Title:Empirical Bernstein Confidence Intervals for Kernel Smoothers: A Safe and Sharp Way to Exhaust Assumed Smoothness

Abstract:Using standard-normal critical-value calibration (SNC) to construct a kernel-smoother-based confidence interval faces a fundamental challenge: the normalization makes a small estimation bias become a non-negligible inferential bias. This paper takes a different route by replacing the SNC control with empirical Bernstein tail control. The resulting confidence intervals control stochastic variability on the original estimation scale, so that deterministic smoothing bias enters the radius as an estimation-scale approximation error rather than as a normalized inferential bias. We develop this idea for pointwise inference on univariate density and regression functions. The proposed empirical Bernstein confidence intervals (EBCIs) combine empirical Bernstein calibration with bias-aware fixed-length radius construction under a local Taylor-remainder class. Uniformly over functions with $S$-th order local smoothness, both one-sided and two-sided intervals attain the nominal coverage level up to a remainder of order $n^{-\frac{2S}{2S+1}}$ or an exponential remainder in bounded or sub-Gaussian settings.

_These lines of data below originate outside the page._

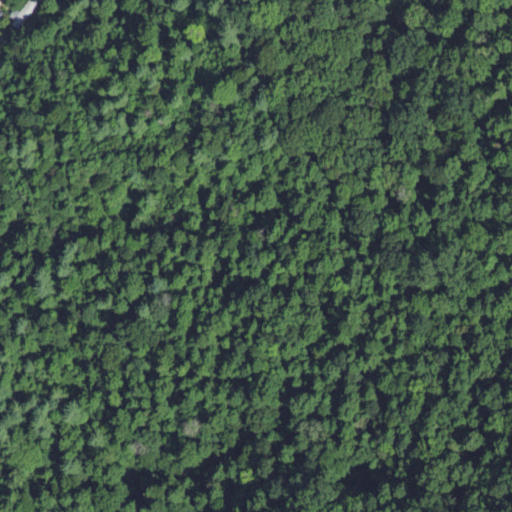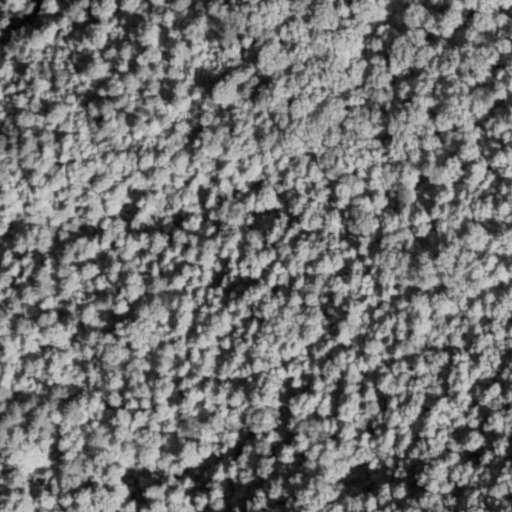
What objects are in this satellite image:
building: (20, 20)
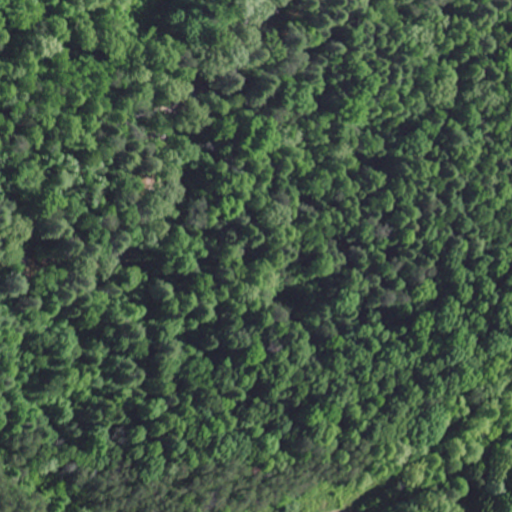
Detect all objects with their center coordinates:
road: (39, 474)
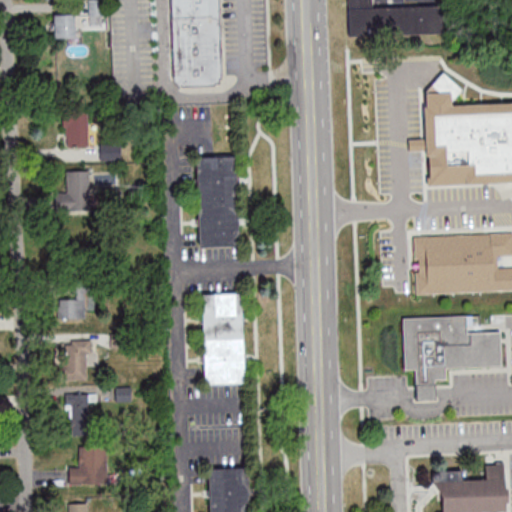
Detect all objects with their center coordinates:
road: (308, 11)
building: (393, 19)
building: (64, 25)
road: (267, 34)
building: (195, 42)
road: (280, 76)
road: (188, 96)
building: (76, 129)
building: (465, 137)
building: (110, 151)
road: (398, 170)
road: (173, 187)
building: (74, 192)
building: (218, 200)
road: (409, 209)
road: (18, 255)
building: (462, 263)
road: (316, 267)
building: (74, 303)
road: (178, 323)
building: (223, 337)
building: (445, 349)
building: (76, 359)
building: (122, 393)
road: (444, 396)
road: (405, 397)
road: (424, 397)
building: (78, 410)
road: (418, 411)
road: (418, 448)
building: (89, 466)
road: (401, 480)
building: (229, 489)
building: (472, 491)
building: (78, 507)
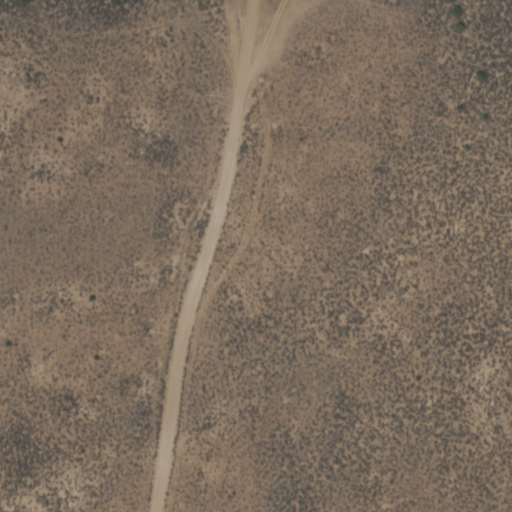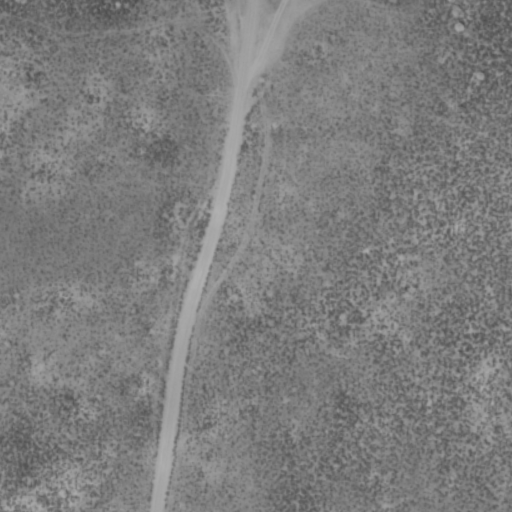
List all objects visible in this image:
road: (202, 256)
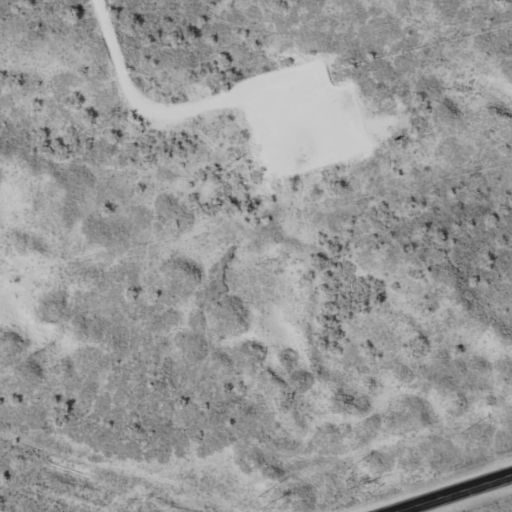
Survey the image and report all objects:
road: (272, 103)
road: (446, 491)
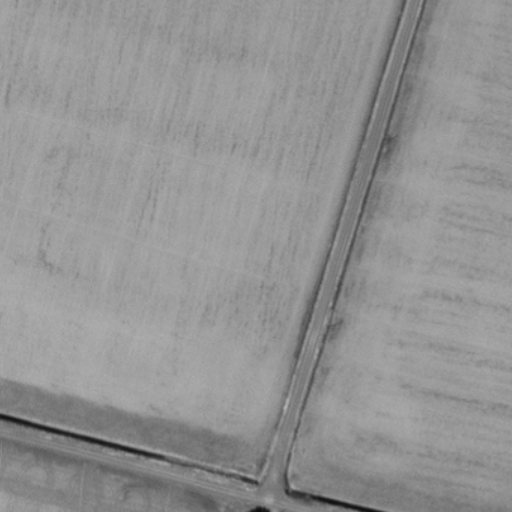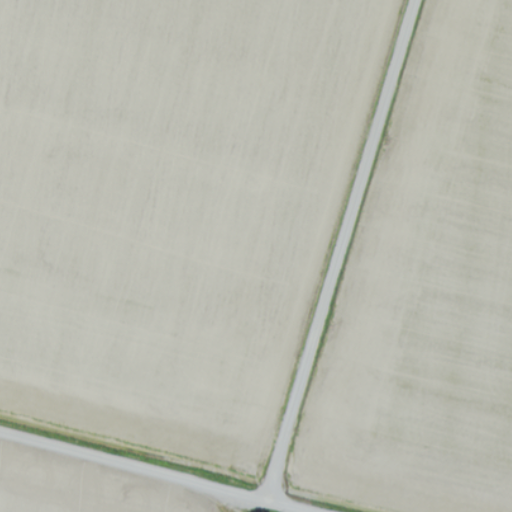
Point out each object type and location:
road: (342, 250)
road: (157, 471)
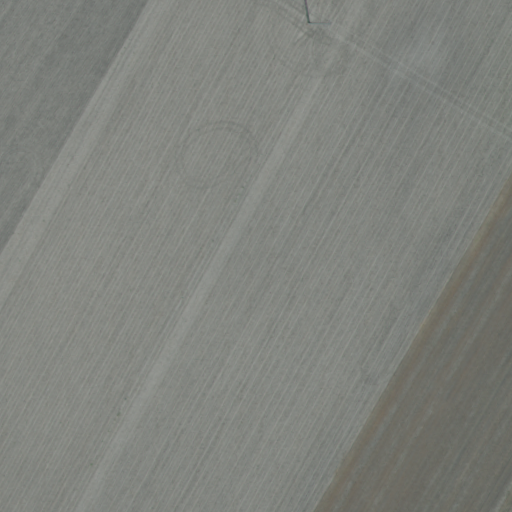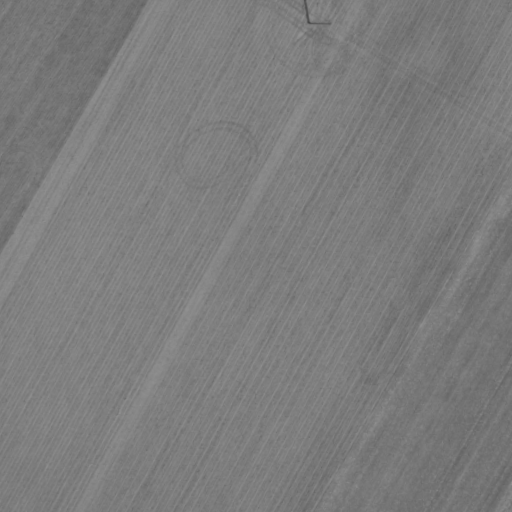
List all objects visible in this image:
power tower: (306, 24)
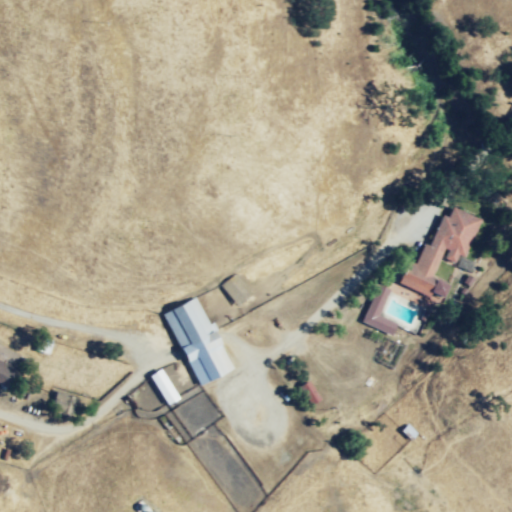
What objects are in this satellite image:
building: (443, 242)
building: (442, 254)
building: (234, 292)
building: (237, 292)
building: (379, 313)
building: (379, 317)
road: (286, 339)
building: (196, 341)
building: (199, 345)
building: (9, 368)
building: (11, 368)
road: (84, 418)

Their widths shrink at the minimax rate $n^{-\frac{S}{2S+1}}$. Moreover, in the small-$\alpha$ regime, the EBCI radius is first-order aligned with the radii of bias-aware-type fixed-length confidence intervals. For one-sided inference, the leading term coincides, while, for two-sided inference, the only difference is the usual replacement of \(\log(\frac{1}{\alpha})\) by $\log(\frac{2}{\alpha})$. Thus, EBCI safely converts correctly specified smoothness into both coverage accuracy and interval-length efficiency. The contribution is not a new bias-control approach, but a new calibration method that can inherit existing ideas such as bias-aware inference (BA) and robust bias correction (RBC) while avoiding the normalized-bias inflation induced by SNC.